While the president’s health care law has significantly sliced the uninsured rates for low income people, minorities and adults in general this year, new research shows that the Affordable Care Act has yet to make a substantial impact on one very important population: kids.
In two new reports from the Urban Institute and Georgetown’s Center for Children and Families (CCF) that examine how Obamacare has impacted families, researchers concluded there was no “statistically significant change” in the uninsured rate for kids 17 and younger between September 2013 and June of this year—the time spanning the law’s first solid year of implementation.

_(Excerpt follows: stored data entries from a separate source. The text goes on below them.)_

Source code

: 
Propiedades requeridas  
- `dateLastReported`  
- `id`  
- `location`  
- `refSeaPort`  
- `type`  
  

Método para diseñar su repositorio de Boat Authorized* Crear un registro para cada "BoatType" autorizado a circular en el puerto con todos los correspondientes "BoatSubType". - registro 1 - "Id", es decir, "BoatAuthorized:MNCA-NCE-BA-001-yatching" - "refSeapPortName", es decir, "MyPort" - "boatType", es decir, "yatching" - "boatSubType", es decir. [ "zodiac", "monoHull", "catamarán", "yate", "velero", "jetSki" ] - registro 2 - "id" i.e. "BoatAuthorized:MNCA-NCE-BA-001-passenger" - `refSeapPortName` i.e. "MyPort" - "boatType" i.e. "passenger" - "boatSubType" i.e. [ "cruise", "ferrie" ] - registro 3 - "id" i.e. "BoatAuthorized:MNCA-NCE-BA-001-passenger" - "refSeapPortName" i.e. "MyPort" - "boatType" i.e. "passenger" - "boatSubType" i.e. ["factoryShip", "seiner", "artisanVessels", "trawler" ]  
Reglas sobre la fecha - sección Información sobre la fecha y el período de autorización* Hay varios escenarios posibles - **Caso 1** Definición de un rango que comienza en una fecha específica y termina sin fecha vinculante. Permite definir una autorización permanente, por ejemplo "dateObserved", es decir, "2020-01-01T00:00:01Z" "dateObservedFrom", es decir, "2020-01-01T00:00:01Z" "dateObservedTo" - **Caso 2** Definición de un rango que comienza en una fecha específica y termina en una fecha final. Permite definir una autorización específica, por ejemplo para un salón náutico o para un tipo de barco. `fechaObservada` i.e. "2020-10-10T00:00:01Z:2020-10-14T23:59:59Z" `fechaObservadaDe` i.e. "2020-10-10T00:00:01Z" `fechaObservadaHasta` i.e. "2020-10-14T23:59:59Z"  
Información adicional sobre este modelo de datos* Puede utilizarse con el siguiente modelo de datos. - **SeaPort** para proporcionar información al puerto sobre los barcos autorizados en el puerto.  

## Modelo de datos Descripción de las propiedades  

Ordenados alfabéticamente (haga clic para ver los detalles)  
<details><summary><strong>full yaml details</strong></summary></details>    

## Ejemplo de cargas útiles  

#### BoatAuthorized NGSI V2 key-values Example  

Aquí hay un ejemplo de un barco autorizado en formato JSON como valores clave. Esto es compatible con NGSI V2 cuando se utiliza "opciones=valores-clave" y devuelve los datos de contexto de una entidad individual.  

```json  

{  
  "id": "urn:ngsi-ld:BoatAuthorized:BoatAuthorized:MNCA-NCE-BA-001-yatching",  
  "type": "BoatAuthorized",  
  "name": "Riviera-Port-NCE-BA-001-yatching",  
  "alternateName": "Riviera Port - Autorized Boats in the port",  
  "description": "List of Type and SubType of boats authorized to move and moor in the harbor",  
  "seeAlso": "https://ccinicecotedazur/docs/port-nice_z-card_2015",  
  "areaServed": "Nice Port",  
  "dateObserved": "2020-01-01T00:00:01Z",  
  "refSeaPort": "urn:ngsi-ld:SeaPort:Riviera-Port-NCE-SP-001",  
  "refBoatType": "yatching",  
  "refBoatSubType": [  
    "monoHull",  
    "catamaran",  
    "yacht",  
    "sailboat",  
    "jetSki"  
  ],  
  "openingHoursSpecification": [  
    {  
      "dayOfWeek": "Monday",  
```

This was not particularly surprising, the reports’ authors said, since the uninsured rate for children is already hovering at historic lows thanks to Medicaid and the Child Health Insurance Program (CHIP)-which now covers more than 8.1 million people.
“The success of these programs over the last decades, makes it harder to move the needle,” Urban Institute’s Genevieve Kenney said in a press briefing on Tuesday. The uninsured rate for children has been declining in the past decade— to around 7.3 percent, though it had not declined further under the ACA.
“It’s hard to move an uninsured rate that is so low so quickly,” Kenney said.
The low uninsured rates are due to the expansion of public coverage for children over the past several decades. As the report notes, more than half of all states offer coverage through Medicaid or CHIP to children with families with incomes that are 250 percent of the federal poverty level. Children’s participation in Medicaid is much higher than adults—it reached 88.1 percent in 2012.
The researchers think the uninsured rate for children has potential to dip even lower in the future through Medicaid expansion, as well as if CHIP funding is continued at current levels. The program’s funding expires next year, so Congress must approve it before Sept 30, 2015.
“If Congress takes no action and CHIP funding is not continued, you would see a big increase in uninsured children,” CCF’s Joan Alker said in the media briefing. She estimated, “500,000 to 200,000 nationally children could become uninsured if CHIP is not extended.”
Right now, the report says, the majority of uninsured children have incomes that would make them eligible through CHIP or Medicaid. But problems with backlog in enrollment processing have prohibited some from receiving coverage.
“Many states are working through considerable backlogs for Medicaid or CHIP and we expect many of those to be children,” the researchers said.
And while researchers did not find that Obamacare had a significant impact on uninsured rates for children, they did find a sizable difference in the uninsured rate for parents—specifically in states that expanded their Medicaid programs.
So far, the uninsured rate among parents—especially low and middle-income people—has fallen to record low levels within the last year. The uninsured rate for parents dropped 14.4 percent between last September and June 2014. In states that chose to expand their Medicaid programs, that number dropped 33.3 percent. Meanwhile, there was “no statistically significant change” in states that did not expand their program.
“Parents in nonexpanding states were almost twice as likely to be uninsured as parents in expanding states,” the authors said.
“As states continue to expand Medicaid, we certainly expect enrollment will increase,” Alker said “Medicaid and CHIP programs have potential to drive uninsured rates down even further.”
She added that there are several states currently considering expanding their Medicaid programs including Indiana, Utah and Wyoming. “Next year we’re going to see more action on this, once the midterm elections are over.”